September 16, 2009 by Douglas A. McIntyre

Omniture Inc. (NASDAQ: OMTR) seems like another niche ad-tech play that has gone on over the recent years, but it could possibly be much more.  Adobe Systems, Inc. (NASDAQ: ADBE) gave a $21.50 per share cash tender buyout price valued at some $1.8 billion.   What is interesting is that there is already a thought over whether the company deserves to get a higher price.  The company’s online marketing suite and other operations make it an interesting acquisition for anyone wanting to get further into advertising intelligence for business optimization that allows for smarter and smarter marketing.

Following Adobe’s agreement to acquire Omniture, there is already some speculation that a second bid could be coming.  Which firm that could come from is up in the air, but Microsoft Corp. (NASDAQ: MSFT) is one of the names thrown into the ring.  Google Inc. (NASDAQ: GOOG) is another which could conceivably pursue this deal.  Google might want to grow its own or  think it doesn’t need to buy Omniture since it already has such a giant share of search and gets all the data mining the online population.  With Time Warner Inc. (NYSE: TWX) being a client for AOL, that could be a possibility, but the pending break-off there makes that less likely.  Omniture lists eBay, AOL, Wal-Mart, Gannett, Microsoft, Neiman Marcus, Oracle, Sony and HP as its anchor clients.

We were told by a contact that JMP Securities was one of the firms which thinks another bid is at least possible, yet there are many who doubt it or who do not care about the thought.  Today, we have seen analyst downgrades after the deal announcement:

  • Cut to Sector Perform at Pacific Crest;
  • Cut to Hold at Canaccord Adams;
  • Cut to Market Perform at BMO Capital;
  • Cut to Neutral at JPMorgan;

What is interesting is that the stock has traded above the buyout price the entire day.  Shares opened at $21.61 and had a low of $21.57.  Now shares are up at $21.94 and briefly traded as high as $22.05.  For some color, the 52-week high was $22.45, but the highs back in late-2007 were actually north of $30.00.

When you see a share price trading north of its purchase price, there is generally a belief that there is a chance of a higher bid that will come either from a competing bid or from the  company making the offer in the first place.  For the last decade I have used a very basic formula for calculating the implied odds of a higher price…

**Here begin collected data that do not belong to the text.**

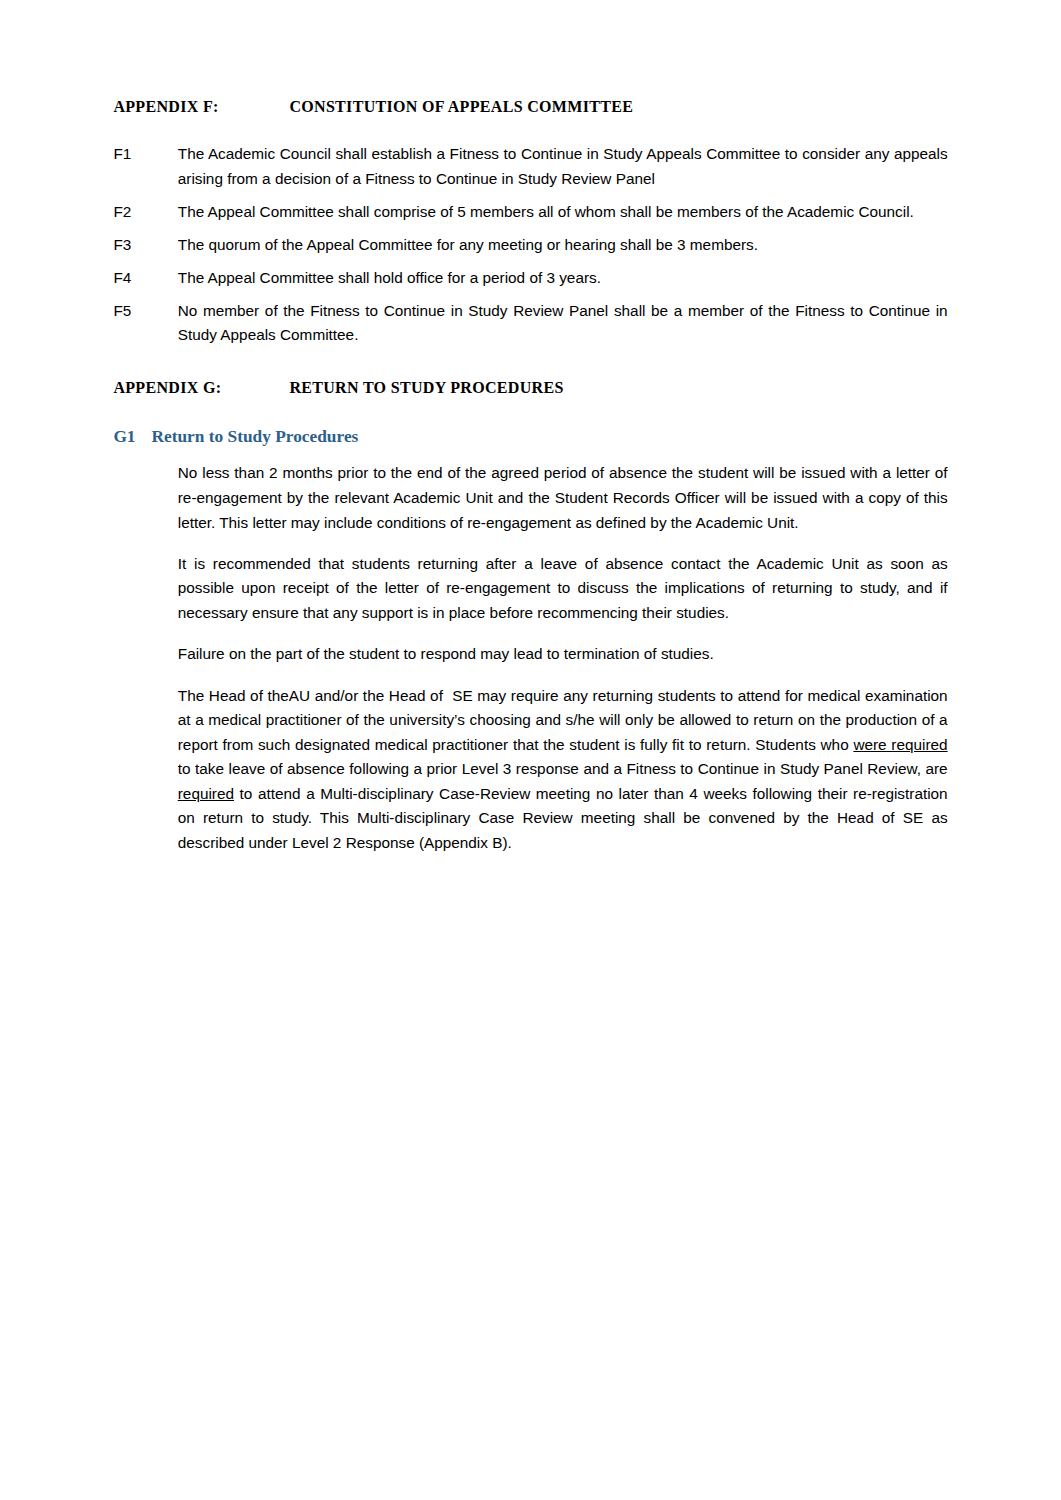APPENDIX F: CONSTITUTION OF APPEALS COMMITTEE
F1
The Academic Council shall establish a Fitness to Continue in Study Appeals Committee to consider any appeals arising from a decision of a Fitness to Continue in Study Review Panel
F2
The Appeal Committee shall comprise of 5 members all of whom shall be members of the Academic Council.
F3
The quorum of the Appeal Committee for any meeting or hearing shall be 3 members.
F4
The Appeal Committee shall hold office for a period of 3 years.
F5
No member of the Fitness to Continue in Study Review Panel shall be a member of the Fitness to Continue in Study Appeals Committee.
APPENDIX G: RETURN TO STUDY PROCEDURES
G1 Return to Study Procedures
No less than 2 months prior to the end of the agreed period of absence the student will be issued with a letter of re-engagement by the relevant Academic Unit and the Student Records Officer will be issued with a copy of this letter. This letter may include conditions of re-engagement as defined by the Academic Unit.
It is recommended that students returning after a leave of absence contact the Academic Unit as soon as possible upon receipt of the letter of re-engagement to discuss the implications of returning to study, and if necessary ensure that any support is in place before recommencing their studies.
Failure on the part of the student to respond may lead to termination of studies.
The Head of theAU and/or the Head of SE may require any returning students to attend for medical examination at a medical practitioner of the university’s choosing and s/he will only be allowed to return on the production of a report from such designated medical practitioner that the student is fully fit to return. Students who were required to take leave of absence following a prior Level 3 response and a Fitness to Continue in Study Panel Review, are required to attend a Multi-disciplinary Case-Review meeting no later than 4 weeks following their re-registration on return to study. This Multi-disciplinary Case Review meeting shall be convened by the Head of SE as described under Level 2 Response (Appendix B).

  • The first 2% premium during the same calendar week after a deal is announced is usually the “hope” and “speculation” unless there is a much bigger market.  Every 1% above the first 2% deal-premium in that week would generate a 10% mental chance of a slightly higher bid.
  • In the calendar week after a deal has been announced, and after the would-be rivals have had a chance to meet with bankers and run figures, then we take the threshold down to a 1% base premium.  Each 1% above the first 1% deal-premium at that point generates a 10% expectation that a higher buyout from a rival or the firm would come.  So when you see stocks trading more than 10% above a buyout price, it implies that there the market is factoring effectively a 100% chance of a higher bid or a rival bid coming into play.

Based on that formula or scenario, that gives almost but still less than a 10% chance of a higher bid in our minds.  If this price holds up into next week, we’d be looking at between a 10% and 20% chance of a higher bid coming.  I have always rounded up in those figures, and again these are just basic assumptions as a starting point.

A second method here is to use the premiums in the closest out-of the-money Call options.  Unfortunately, September-2009 CALLS expire this Friday, so the $0.05 price would give a very low chance of a buyout.  Effectively, that means the market maker for the option expects effectively no trades above $22.55.  If we were assigning a value to that, this would also imply less than a 10% chance of a higher bid coming, but that would only imply that the under-10% is through the close of this Friday.  And the data on PUT/CALL strike prices is too thin in the coming months to offer more color here.

Mergers usually take weeks to months to close and any deal can change at any time.  But the odds of a higher price coming here in the immediate future seem fairly low based upon an internal model and based upon options trading.

Adobe is down over 6% at $33.32 and is nowhere close to its 52-week highs like so many other key NASDAQ stocks.  Its market cap after today’s drop is $17.5 billion.